O caso Lula está gerando muita tensão na Corte, cuja sessão de ontem foi suspensa por causa de um bate-boca entre os ministros Gilmar Mendes e Luís Roberto Barroso. Os dois ministros já andavam se estranhando. Gilmar Mendes criticava decisões intempestivas do Supremo, sobretudo a proibição de doações eleitorais de empresas, quando fez referência à decisão da Primeira Turma de 2016 que revogou a prisão preventiva de cinco médicos e funcionários de uma clínica de aborto. O voto de Barroso orientou a decisão. Gilmar aproveitou para insinuar que o colega havia manobrado para pôr em votação a questão do aborto: “Ah, agora, eu vou dar uma de esperto e vou conseguir a decisão do aborto, de preferência na turma com três ministros. E aí a gente faz um 2 a 1”, disse o ministro.
Barroso levou o comentário para o lado pessoal. Reagiu duramente: “Me deixa de fora desse seu mal sentimento, você é uma pessoa horrível, uma mistura do mal com atraso e pitadas de psicopatia. Isso não tem nada a ver com o que está sendo julgado. É um absurdo vossa excelência vir aqui fazer um comício cheio de ofensas, grosserias. Vossa excelência não consegue articular um argumento, fica procurando, já ofendeu a presidente, já ofendeu o ministro Fux, agora chegou a mim. A vida para vossa excelência é ofender as pessoas, não tem nenhuma ideia, nenhuma, nenhuma, só ofende as pessoas”, disse.
Diante do confronto, Cármen Lúcia suspendeu a sessão. Mesmo assim, Gilmar retrucou: “Presidente, eu estou com a palavra e continuo, presidente. Continuo com a palavra, presidente, eu continuo com a palavra. Presidente, eu vou recomendar ao ministro Barroso que feche seu escritório, feche seu escritório de advocacia”. A sessão acabou aí. Foi o maior vexame. Gilmar e Barroso estão em polos opostos na questão do habeas corpus de Lula. O primeiro era a favor da execução da pena após condenação em segunda instância, mas mudou de entendimento. Com isso, a possibilidade de a jurisprudência ser alterada no julgamento de hoje parece predominante, uma questão a conferir logo mais.
Sob pressão
O Supremo está sob forte pressão dos políticos enrolados na Lava-Jato, não somente Lula. Os demais envolvidos não querem que o petista seja preso, temem que isso ocorra com eles também. Há mais de 400 políticos com foro privilegiado denunciados no Supremo, aguardando julgamento. Os políticos que estão sem mandato, porém, estão sendo julgados e condenados, alguns já estão cumprindo pena na cadeia. Com a proximidade das eleições, o risco de não serem reeleitos assombra os políticos e acirra as contradições no Supremo. Gera também uma cadeia de solidariedade em relação ao ex-presidente Lula.

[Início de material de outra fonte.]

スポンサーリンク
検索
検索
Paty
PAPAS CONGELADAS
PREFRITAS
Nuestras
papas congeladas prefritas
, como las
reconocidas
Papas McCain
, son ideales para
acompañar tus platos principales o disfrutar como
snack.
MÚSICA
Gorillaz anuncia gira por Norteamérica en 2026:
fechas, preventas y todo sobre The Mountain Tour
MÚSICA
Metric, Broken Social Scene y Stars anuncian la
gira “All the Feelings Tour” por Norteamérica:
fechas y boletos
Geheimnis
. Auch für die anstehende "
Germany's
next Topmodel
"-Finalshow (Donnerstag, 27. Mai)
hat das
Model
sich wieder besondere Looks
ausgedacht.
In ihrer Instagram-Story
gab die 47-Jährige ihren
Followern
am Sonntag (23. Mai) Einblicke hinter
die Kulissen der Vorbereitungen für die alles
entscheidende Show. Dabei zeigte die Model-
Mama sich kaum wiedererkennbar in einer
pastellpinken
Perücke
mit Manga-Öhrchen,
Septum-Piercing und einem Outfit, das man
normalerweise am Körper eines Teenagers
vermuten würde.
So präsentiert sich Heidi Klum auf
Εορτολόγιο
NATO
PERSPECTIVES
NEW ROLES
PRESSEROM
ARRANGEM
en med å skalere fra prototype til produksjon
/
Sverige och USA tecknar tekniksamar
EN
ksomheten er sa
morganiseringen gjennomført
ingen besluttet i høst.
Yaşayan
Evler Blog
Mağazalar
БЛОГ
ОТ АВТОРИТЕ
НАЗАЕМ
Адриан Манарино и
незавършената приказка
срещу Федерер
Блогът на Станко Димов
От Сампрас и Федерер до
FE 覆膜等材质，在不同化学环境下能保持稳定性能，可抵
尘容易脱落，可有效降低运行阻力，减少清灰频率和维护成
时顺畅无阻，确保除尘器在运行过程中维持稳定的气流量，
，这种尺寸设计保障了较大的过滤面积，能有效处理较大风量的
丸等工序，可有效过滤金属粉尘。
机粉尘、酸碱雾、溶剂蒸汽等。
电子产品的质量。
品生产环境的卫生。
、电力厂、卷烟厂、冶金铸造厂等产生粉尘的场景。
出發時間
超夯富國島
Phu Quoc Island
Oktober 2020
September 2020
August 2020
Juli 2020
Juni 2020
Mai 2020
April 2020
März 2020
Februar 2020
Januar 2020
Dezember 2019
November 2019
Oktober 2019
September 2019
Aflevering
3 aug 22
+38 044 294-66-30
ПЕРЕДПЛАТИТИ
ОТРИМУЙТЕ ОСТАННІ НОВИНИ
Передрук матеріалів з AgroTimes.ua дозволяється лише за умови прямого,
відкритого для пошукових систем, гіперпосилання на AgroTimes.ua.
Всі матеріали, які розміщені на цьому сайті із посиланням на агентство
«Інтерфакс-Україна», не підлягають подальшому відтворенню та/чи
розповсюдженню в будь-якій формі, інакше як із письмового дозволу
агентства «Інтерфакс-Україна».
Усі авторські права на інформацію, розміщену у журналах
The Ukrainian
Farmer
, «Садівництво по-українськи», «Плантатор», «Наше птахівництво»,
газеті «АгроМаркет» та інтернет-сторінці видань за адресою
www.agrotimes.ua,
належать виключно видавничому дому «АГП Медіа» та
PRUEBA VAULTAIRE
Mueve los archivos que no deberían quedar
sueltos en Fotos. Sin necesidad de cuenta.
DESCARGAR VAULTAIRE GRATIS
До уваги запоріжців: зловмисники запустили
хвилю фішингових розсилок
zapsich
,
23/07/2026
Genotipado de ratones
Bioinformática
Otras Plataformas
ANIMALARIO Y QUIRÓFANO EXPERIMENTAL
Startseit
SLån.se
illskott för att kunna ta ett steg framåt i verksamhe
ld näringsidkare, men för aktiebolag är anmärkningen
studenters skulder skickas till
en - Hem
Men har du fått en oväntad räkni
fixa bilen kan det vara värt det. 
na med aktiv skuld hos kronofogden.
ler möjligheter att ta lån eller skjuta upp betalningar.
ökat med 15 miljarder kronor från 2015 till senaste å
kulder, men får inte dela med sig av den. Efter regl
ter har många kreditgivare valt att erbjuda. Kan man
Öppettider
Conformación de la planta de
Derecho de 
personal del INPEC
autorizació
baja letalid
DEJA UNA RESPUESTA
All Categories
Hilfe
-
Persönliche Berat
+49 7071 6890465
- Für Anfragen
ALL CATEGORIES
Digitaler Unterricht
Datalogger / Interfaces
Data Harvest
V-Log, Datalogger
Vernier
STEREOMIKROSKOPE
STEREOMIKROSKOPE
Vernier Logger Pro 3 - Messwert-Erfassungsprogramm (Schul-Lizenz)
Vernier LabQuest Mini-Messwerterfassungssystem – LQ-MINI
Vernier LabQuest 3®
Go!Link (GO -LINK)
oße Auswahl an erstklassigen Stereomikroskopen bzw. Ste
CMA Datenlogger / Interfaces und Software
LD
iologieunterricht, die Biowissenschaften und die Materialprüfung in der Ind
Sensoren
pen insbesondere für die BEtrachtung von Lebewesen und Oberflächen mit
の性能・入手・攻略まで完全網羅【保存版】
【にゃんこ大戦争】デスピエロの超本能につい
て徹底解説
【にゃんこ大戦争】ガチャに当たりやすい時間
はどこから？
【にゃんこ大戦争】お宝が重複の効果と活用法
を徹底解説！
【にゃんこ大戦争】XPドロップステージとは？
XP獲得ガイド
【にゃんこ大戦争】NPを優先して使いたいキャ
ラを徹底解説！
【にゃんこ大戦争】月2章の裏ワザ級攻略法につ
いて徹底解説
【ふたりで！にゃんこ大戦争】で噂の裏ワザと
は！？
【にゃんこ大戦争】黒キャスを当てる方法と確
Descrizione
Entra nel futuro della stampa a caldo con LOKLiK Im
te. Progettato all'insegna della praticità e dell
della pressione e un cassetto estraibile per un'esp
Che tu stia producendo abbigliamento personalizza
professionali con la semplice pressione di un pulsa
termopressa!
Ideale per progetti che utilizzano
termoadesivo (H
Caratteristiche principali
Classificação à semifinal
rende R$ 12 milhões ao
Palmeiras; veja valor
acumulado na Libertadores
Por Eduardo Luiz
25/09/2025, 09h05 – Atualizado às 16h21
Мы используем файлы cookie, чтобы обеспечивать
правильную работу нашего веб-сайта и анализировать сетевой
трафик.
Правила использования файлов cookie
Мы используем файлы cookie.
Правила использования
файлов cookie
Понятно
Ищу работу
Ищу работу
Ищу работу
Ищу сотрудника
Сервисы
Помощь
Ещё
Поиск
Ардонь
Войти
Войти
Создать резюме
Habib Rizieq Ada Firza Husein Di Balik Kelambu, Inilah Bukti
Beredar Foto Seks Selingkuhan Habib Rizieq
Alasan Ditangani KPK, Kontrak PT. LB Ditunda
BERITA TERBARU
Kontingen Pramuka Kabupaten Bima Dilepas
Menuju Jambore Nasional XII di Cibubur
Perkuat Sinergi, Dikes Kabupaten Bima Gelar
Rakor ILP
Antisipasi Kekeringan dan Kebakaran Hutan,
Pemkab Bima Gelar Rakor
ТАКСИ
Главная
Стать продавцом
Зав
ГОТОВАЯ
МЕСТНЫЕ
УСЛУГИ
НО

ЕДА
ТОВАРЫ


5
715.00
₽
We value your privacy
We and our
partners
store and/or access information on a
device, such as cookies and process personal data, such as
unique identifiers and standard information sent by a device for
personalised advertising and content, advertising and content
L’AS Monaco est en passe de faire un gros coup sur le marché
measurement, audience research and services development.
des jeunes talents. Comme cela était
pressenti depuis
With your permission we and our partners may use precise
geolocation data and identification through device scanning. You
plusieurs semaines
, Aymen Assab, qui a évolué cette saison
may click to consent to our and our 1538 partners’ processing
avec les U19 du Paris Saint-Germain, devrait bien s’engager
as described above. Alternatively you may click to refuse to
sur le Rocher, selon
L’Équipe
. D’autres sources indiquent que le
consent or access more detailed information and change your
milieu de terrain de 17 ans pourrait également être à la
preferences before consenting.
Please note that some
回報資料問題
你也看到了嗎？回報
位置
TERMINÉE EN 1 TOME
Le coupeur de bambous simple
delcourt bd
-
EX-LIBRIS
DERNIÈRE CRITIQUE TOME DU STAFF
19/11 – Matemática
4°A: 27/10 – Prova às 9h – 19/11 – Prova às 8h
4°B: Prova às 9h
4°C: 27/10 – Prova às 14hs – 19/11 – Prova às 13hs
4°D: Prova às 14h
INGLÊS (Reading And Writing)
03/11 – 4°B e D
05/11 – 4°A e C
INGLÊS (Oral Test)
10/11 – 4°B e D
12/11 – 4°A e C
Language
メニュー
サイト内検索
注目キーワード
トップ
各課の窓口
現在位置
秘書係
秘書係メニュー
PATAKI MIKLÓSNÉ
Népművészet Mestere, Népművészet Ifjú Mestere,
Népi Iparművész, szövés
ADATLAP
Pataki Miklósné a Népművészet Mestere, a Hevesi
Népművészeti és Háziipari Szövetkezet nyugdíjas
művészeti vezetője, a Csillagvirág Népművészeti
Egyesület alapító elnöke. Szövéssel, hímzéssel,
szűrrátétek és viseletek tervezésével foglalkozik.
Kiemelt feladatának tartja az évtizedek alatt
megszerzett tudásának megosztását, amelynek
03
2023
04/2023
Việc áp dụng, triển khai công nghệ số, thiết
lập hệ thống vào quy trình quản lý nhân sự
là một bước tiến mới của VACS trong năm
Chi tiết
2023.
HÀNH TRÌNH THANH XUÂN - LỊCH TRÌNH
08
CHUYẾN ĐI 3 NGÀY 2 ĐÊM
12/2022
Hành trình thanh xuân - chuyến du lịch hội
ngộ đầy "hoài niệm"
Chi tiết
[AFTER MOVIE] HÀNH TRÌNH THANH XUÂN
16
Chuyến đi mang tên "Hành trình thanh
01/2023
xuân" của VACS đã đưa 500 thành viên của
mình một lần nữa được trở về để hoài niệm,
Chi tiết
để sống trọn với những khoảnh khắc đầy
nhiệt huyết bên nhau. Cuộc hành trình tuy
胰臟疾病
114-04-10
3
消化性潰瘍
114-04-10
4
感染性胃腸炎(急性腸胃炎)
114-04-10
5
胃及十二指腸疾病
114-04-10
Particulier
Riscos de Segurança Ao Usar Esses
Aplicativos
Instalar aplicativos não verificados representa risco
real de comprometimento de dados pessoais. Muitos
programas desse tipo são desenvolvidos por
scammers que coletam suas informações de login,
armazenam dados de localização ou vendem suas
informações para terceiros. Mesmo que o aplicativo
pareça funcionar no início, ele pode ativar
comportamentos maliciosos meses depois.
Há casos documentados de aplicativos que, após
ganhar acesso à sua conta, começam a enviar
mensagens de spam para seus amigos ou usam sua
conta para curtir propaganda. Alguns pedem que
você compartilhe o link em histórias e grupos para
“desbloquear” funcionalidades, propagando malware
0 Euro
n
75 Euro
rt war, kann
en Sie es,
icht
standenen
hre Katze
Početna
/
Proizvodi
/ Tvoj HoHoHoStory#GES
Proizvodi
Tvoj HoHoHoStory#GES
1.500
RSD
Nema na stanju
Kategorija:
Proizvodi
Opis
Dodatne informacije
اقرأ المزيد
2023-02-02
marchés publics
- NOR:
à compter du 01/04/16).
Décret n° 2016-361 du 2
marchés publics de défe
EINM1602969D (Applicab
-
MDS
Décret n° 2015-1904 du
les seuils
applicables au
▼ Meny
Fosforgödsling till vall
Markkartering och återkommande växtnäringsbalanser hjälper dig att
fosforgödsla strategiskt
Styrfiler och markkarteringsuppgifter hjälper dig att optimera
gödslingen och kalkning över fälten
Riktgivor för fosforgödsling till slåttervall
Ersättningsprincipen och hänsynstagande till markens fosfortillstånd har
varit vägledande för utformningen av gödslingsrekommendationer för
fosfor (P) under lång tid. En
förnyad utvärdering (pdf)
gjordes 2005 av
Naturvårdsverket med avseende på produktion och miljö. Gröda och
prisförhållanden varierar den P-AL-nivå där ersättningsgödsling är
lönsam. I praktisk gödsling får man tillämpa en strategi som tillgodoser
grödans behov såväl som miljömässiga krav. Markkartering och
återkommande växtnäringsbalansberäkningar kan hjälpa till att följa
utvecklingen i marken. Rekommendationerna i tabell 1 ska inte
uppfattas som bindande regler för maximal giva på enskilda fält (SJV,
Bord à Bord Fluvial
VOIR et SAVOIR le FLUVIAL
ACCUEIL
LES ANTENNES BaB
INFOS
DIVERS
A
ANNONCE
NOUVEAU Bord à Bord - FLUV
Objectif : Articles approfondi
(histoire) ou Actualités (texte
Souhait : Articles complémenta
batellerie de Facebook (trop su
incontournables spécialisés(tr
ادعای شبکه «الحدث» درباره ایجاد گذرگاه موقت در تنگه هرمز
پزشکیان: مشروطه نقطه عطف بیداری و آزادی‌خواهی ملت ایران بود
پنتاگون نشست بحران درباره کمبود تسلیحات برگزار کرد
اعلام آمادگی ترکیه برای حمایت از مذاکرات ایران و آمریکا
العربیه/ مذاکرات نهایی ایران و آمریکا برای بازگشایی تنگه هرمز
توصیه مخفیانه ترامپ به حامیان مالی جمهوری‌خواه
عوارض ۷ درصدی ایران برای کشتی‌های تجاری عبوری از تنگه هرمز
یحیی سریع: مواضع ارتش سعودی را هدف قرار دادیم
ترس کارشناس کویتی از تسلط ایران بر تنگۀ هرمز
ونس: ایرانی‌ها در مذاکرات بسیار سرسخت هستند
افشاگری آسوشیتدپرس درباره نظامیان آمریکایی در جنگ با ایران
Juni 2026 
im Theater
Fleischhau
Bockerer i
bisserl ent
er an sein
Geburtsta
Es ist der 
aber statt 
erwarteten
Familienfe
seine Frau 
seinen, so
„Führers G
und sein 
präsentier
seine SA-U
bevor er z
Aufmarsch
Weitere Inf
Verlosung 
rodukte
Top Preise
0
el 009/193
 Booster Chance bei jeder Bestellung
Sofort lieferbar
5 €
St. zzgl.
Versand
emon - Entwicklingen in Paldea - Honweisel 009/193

O presidente Michel Temer também pressiona os ministros diretamente envolvidos nos processos nos quais está sendo investigado, principalmente o relator da Lava-Jato, Edson Fachin, de quem cobra acesso às investigações. Suas pressões se dão por meio dos advogados, nos termos do devido processo legal, mas também ocorrem nas articulações de bastidores do tribunal. A discussão de ontem começou por causa da atual legislação de financiamento de campanha, uma vitória inequívoca de Barroso no Supremo. Voto vencido no caso, Gilmar criticou duramente o fim das contribuições de empresas para candidatos com o argumento de que a nova legislação terá efeito contrário e estimula o uso de caixa dois.